A 2D Visual Localization Framework based on Essential Matrices [ICRA2020]

Last update: Nov 07, 2022

Related tags

Overview

A 2D Visual Localization Framework based on Essential Matrices

This repository provides implementation of our paper accepted at ICRA: To Learn or Not to Learn: Visual Localization from Essential Matrices

To use our code, first download the repository:

git clone [email protected]:GrumpyZhou/visloc-relapose.git

Setup Running Environment

We have tested the code on Linux Ubuntu 16.04.6 under following environments:

Python 3.6 / 3.7
Pytorch 0.4.0 / 1.0 / 1.1 
CUDA 8.0 + CUDNN 8.0v5.1
CUDA 10.0 + CUDNN 10.0v7.5.1.10

The setting we used in the paper is:
Python 3.7 + Pytorch 1.1 + CUDA 10.0 + CUDNN 10.0v7.5.1.10

We recommend to use Anaconda to manage packages. Run following lines to automatically setup a ready environment for our code.

conda env create -f environment.yml  # Notice this one installs latest pytorch version.
conda activte relapose

Otherwise, one can try to download all required packages separately according to their offical documentation.

Prepare Datasets

Our code is flexible for evaluation on various localization datasets. We use Cambridge Landmarks dataset as an example to show how to prepare a dataset:

Create data/ folder
Download original Cambridge Landmarks Dataset and extract it to $CAMBRIDGE_DIR$.

Construct the following folder structure in order to conveniently run all scripts in this repo:

cd visloc-relapose/
mkdir data
mkdir data/datasets_original
cd data/original_datasets
ln -s $CAMBRIDGE_DIR$ CambridgeLandmarks

Download our pairs for training, validation and testing. About the format of our pairs, check readme.
Place the pairs to corresponding folder under data/datasets_original/CambridgeLandmarks.

• [Provided data]
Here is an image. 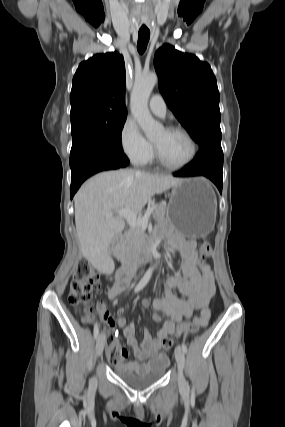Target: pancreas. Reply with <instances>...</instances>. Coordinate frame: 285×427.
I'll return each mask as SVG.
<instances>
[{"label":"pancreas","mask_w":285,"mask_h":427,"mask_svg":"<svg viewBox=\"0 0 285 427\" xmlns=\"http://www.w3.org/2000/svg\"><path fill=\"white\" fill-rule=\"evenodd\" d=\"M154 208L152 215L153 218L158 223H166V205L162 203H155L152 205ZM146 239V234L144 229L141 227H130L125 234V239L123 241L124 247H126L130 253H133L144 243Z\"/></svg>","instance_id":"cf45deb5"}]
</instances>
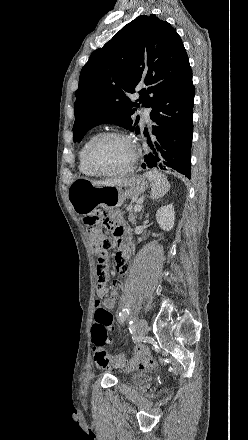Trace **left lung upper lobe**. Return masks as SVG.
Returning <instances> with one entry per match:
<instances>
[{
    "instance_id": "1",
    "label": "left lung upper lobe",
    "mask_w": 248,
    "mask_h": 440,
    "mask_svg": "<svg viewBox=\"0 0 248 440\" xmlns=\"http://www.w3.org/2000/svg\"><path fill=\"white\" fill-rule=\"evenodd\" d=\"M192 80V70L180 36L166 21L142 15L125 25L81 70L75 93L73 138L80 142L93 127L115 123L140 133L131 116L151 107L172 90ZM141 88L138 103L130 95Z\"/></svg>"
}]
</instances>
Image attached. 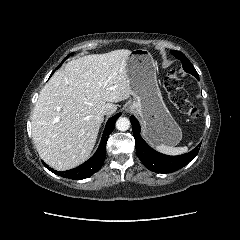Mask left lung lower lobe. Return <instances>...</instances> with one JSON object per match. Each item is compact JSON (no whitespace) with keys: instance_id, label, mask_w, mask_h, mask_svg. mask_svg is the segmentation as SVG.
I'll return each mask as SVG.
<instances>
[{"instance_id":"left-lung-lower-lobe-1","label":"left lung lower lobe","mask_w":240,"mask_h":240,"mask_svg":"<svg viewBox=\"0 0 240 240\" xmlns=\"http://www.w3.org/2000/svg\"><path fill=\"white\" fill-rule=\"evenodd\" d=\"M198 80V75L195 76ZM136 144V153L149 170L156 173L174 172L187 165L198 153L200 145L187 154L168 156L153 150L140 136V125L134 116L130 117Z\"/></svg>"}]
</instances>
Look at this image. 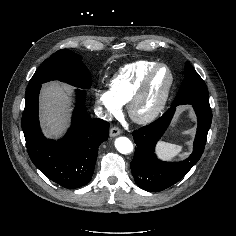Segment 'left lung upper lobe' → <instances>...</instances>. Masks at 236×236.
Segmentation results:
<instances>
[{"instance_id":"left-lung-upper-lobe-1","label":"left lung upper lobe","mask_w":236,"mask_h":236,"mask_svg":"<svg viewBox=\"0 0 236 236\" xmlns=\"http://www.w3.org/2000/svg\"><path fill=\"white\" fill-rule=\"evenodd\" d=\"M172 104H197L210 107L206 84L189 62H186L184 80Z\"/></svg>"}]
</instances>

* * *

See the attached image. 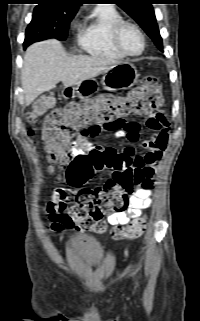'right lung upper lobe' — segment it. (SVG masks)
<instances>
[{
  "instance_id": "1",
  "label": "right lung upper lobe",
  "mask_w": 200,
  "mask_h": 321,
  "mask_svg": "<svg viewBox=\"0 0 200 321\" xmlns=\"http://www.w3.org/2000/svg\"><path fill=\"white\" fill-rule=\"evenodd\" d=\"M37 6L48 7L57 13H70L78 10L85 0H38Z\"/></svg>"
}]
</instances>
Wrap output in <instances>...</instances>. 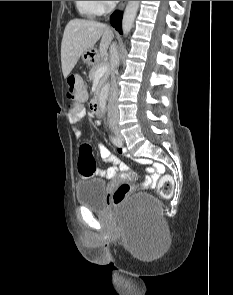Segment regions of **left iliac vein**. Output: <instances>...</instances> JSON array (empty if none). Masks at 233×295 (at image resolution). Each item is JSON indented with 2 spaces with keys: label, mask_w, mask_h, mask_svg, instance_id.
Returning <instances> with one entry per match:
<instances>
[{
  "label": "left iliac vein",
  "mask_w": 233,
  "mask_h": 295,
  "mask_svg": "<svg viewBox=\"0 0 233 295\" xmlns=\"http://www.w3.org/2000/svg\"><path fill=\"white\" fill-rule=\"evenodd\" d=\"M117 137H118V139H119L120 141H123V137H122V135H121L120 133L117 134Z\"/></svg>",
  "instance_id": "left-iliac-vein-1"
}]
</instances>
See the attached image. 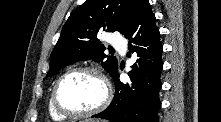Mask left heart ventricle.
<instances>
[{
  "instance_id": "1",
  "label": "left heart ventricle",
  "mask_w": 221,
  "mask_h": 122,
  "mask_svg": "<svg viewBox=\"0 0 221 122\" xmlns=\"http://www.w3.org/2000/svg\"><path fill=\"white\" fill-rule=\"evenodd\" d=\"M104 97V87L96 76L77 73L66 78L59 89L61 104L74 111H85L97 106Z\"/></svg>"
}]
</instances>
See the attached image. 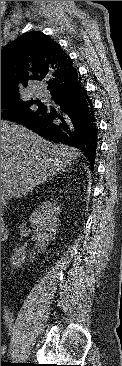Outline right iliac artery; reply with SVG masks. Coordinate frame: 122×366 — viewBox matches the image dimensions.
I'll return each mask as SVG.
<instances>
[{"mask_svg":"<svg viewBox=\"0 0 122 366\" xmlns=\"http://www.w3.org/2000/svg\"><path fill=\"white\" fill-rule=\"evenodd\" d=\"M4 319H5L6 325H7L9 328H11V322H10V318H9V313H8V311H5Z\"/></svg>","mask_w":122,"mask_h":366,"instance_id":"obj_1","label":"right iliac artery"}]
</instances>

* * *

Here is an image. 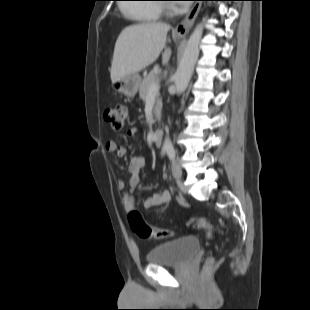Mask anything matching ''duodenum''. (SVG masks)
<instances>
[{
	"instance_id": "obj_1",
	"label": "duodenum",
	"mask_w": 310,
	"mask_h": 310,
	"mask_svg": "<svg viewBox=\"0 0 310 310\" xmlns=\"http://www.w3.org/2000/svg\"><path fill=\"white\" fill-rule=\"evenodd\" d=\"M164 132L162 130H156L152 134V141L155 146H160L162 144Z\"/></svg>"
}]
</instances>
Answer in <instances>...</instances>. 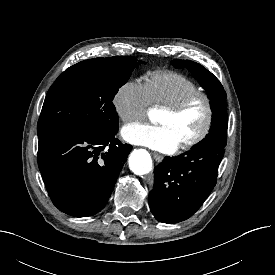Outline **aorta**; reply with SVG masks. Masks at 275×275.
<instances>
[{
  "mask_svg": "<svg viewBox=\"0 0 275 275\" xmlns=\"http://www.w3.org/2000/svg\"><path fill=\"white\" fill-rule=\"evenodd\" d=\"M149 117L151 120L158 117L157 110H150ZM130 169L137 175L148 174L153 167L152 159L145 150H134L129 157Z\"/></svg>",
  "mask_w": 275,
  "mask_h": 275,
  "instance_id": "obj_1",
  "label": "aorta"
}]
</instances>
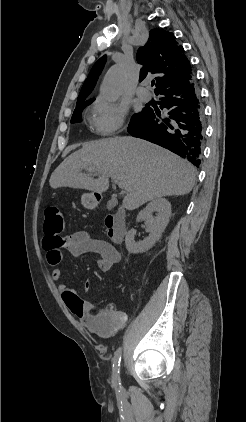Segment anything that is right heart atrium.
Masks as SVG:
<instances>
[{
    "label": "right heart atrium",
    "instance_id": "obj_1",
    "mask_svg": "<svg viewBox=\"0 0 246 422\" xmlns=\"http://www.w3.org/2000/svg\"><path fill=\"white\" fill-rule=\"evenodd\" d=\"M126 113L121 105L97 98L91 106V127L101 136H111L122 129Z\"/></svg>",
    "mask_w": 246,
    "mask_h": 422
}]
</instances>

• [Set task 1] On which operating system does the visual localization framework page say the code was tested?
• [Set task 2] Pick up the visual localization framework page after its final sentence and keep writing it.

• [Response 1] Linux Ubuntu 16.04.6.

• [Response 2]
Pre-save resized 480 images to speed up data loading time for regression models (Optional, but Recommended)

cd visloc-relapose/
python -m utils.datasets.resize_dataset \
	--base_dir data/datasets_original/CambridgeLandmarks \ 
	--save_dir=data/datasets_480/CambridgeLandmarks \
	--resize 480  --copy_txt True

Test your setup by visualizing the data using notebooks/data_loading.ipynb.

7Scenes Datasets

We follow the camera pose label convention of Cambridge Landmarks dataset. Similarly, you can download our pairs for 7Scenes. For other datasets, contact me for information about preprocessing and pair generation.

Feature-based: SIFT + 5-Point Solver

We use the SIFT feature extractor and feature matcher in colmap. One can follow the installation guide to install colmap. We save colmap outputs in database format, see explanation.

Preparing SIFT features

Execute following commands to run SIFT extraction and matching on CambridgeLandmarks:

cd visloc-relapose/
bash prepare_colmap_data.sh  CambridgeLandmarks

Here CambridgeLandmarks is the folder name that is consistent with the dataset folder. So you can also use other dataset names such as 7Scenes if you have prepared the dataset properly in advance.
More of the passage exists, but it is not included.